Their decision to make a change from having Latino as an ethnic background in the “Ethnicity” category instead of in the “Race” category is currently meeting strong opposition from Latino advocacy groups, who feel like the current option, which offers Latinos check-off boxes for their national origins, is more accurate.

“There is no unanimity on what any of this stuff means,” says Angelo Falcon, Director of the National Institute for Latino Policy and co-chair of a coalition of Latino advocacy groups that, as La Plaza reported, recently met with Census officials. “Right now, we’re very comfortable with having the Hispanic (origin) question. Hispanic as a race category? I don’t think there’s any consensus on that.”

The new Census format would allow others to list their national origin under the race category, for example, Guatemalan, Dominican, Jamaican, or Irish.
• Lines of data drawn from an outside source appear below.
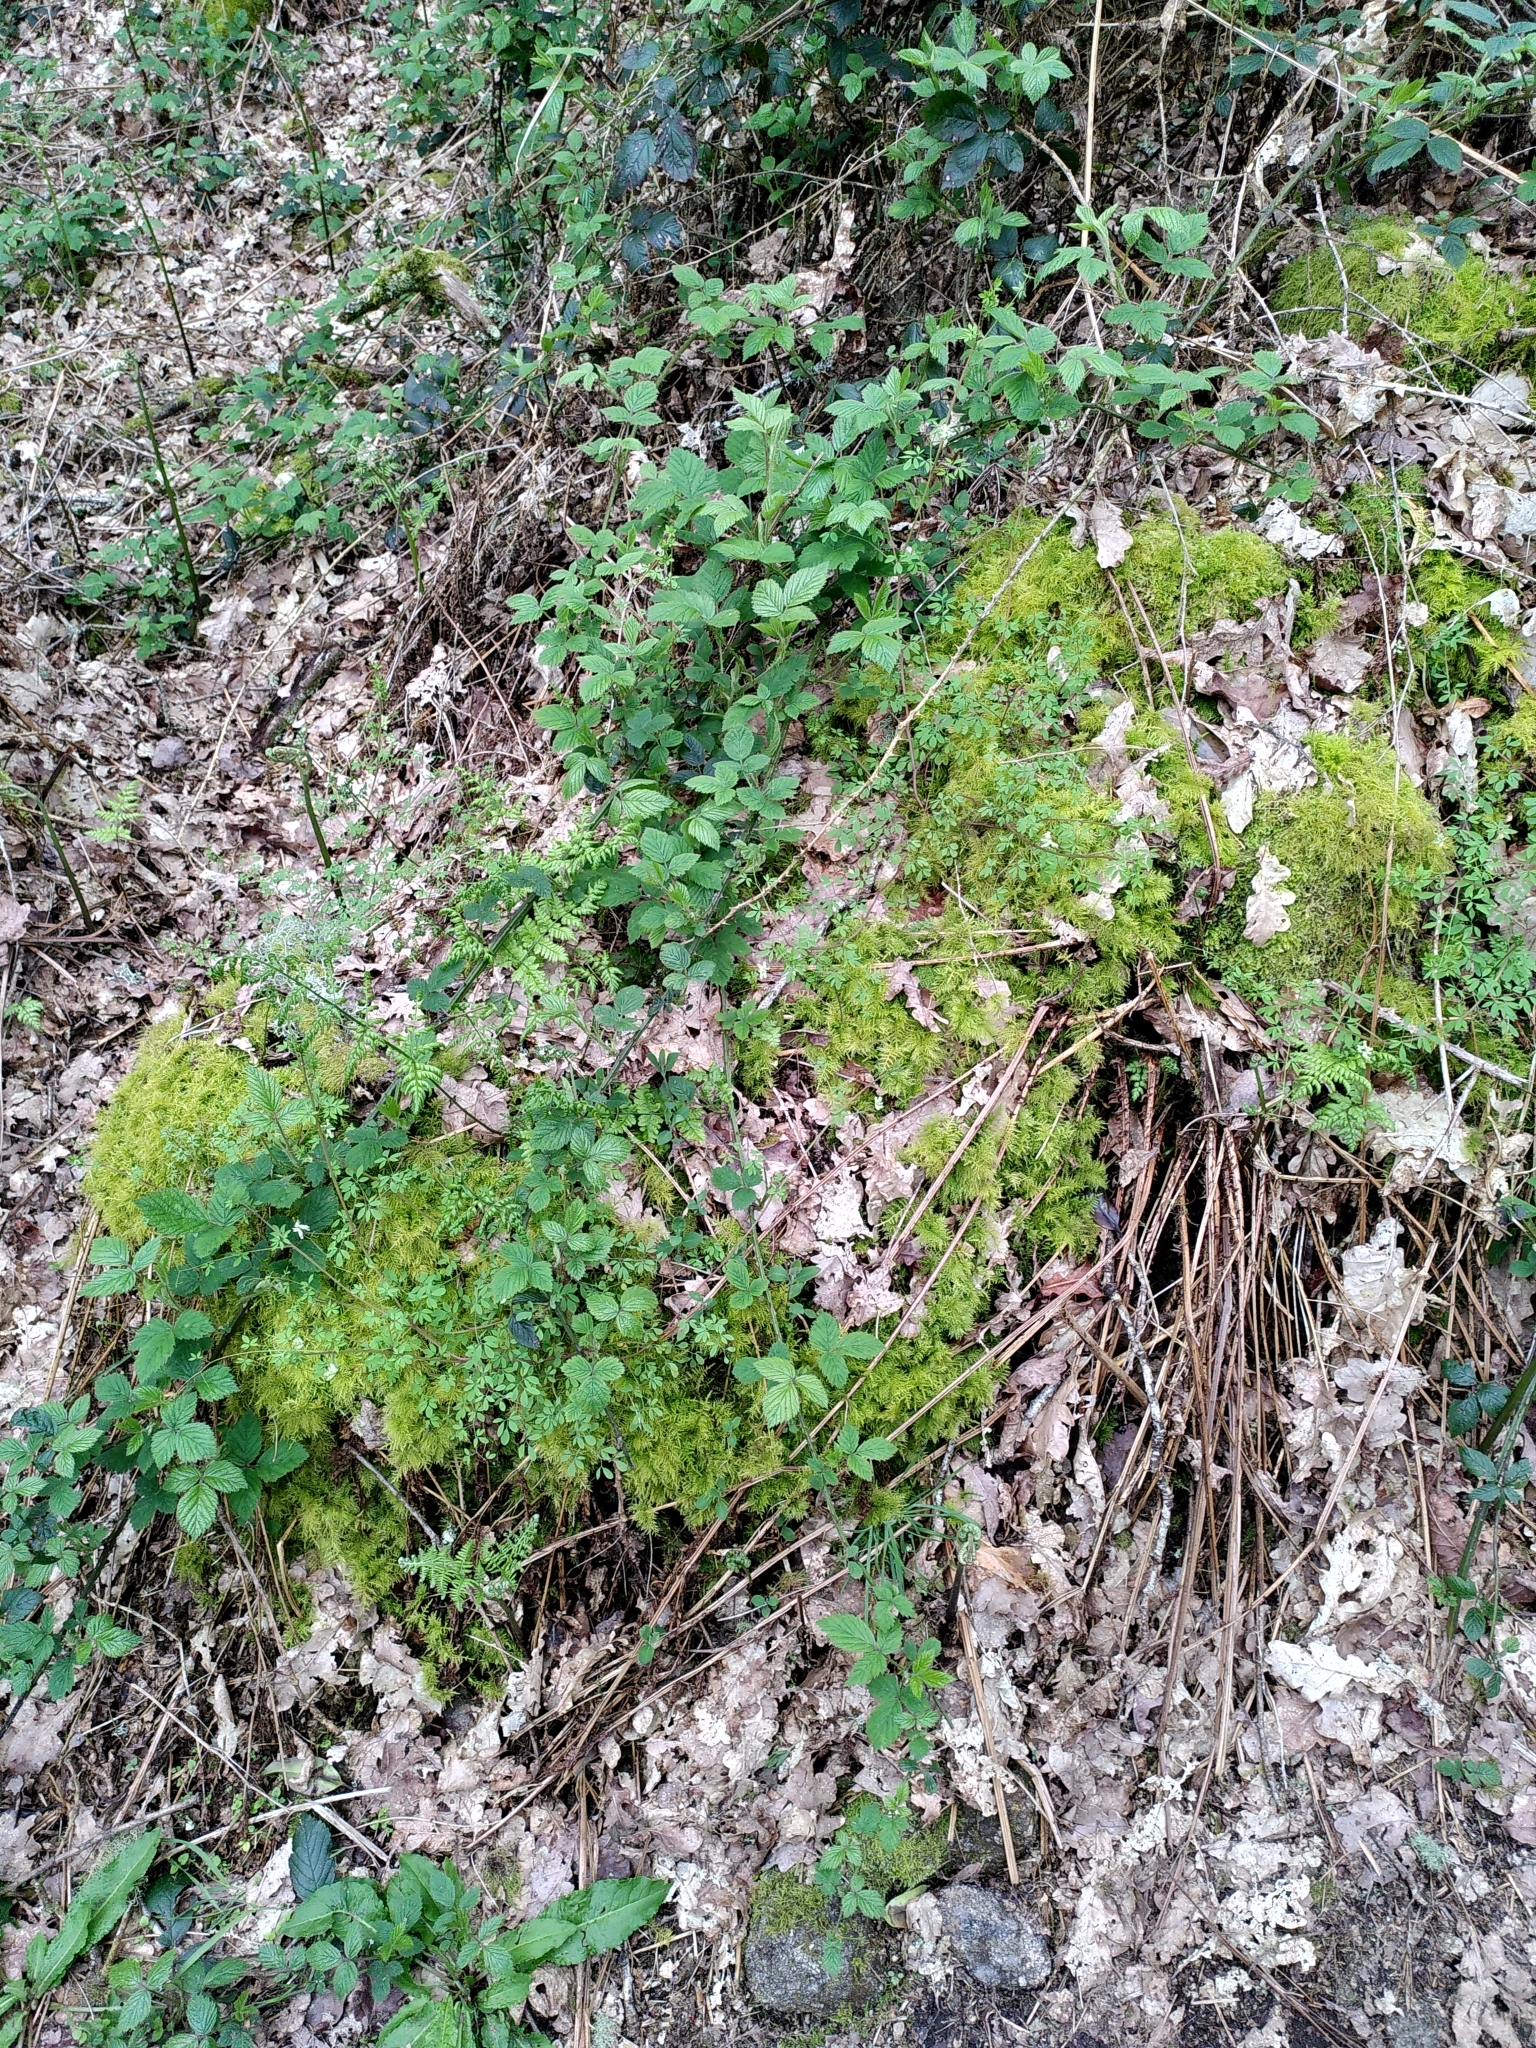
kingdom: Plantae
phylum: Tracheophyta
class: Magnoliopsida
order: Ranunculales
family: Papaveraceae
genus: Ceratocapnos
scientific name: Ceratocapnos claviculata
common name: Climbing corydalis
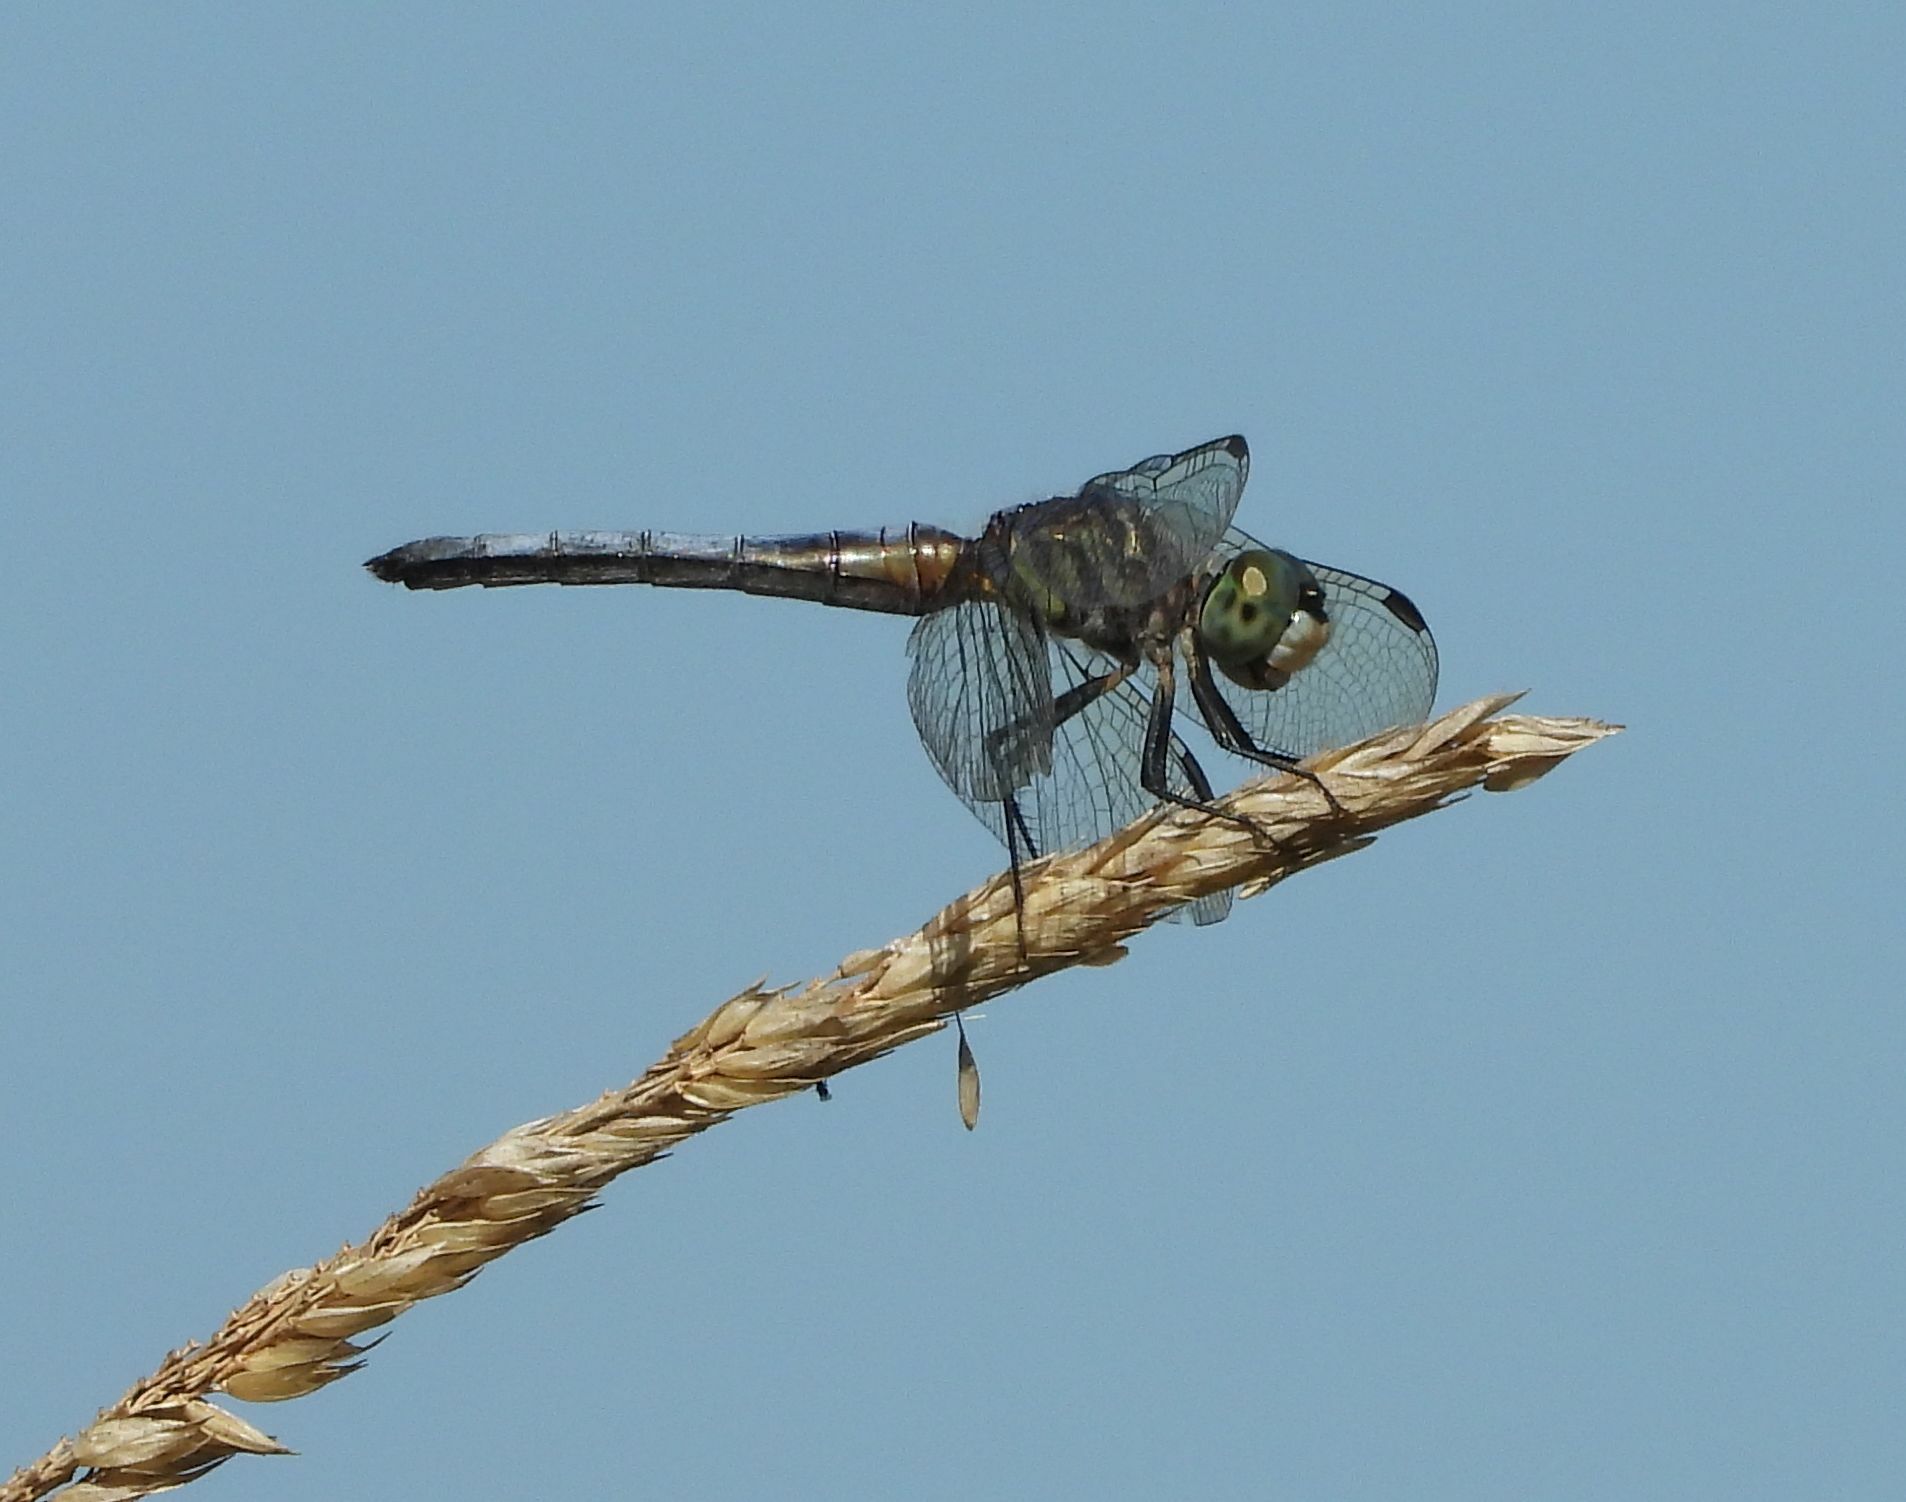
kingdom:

According to Census officials, this would allow for more inclusion of Middle Easterners and North Africans, who do not currently identify with a particular race.

“People are asking for ways to express their identities,” says Nicholas Jones, chief of the Census Racial Statistics branch, who says that some respondents view their Hispanic origin as their race rather than an ethnic group. “A combined question (race and origin) approach is more in line with how Hispanics identify and view themselves.”

Unfortunately with such a large number of individuals making up such a diverse population in the country, the answer to a decision such as this one is not an easy one.

“As new immigrant groups came to this country decade after decade, how we measure ethnicity changed to reflect the changing composition of the country,” says Robert Groves, Provost at Georgetown University. “Since that change is never ending and America gets more and more diverse, how we understand and tabulate the information has to be continually open to change.”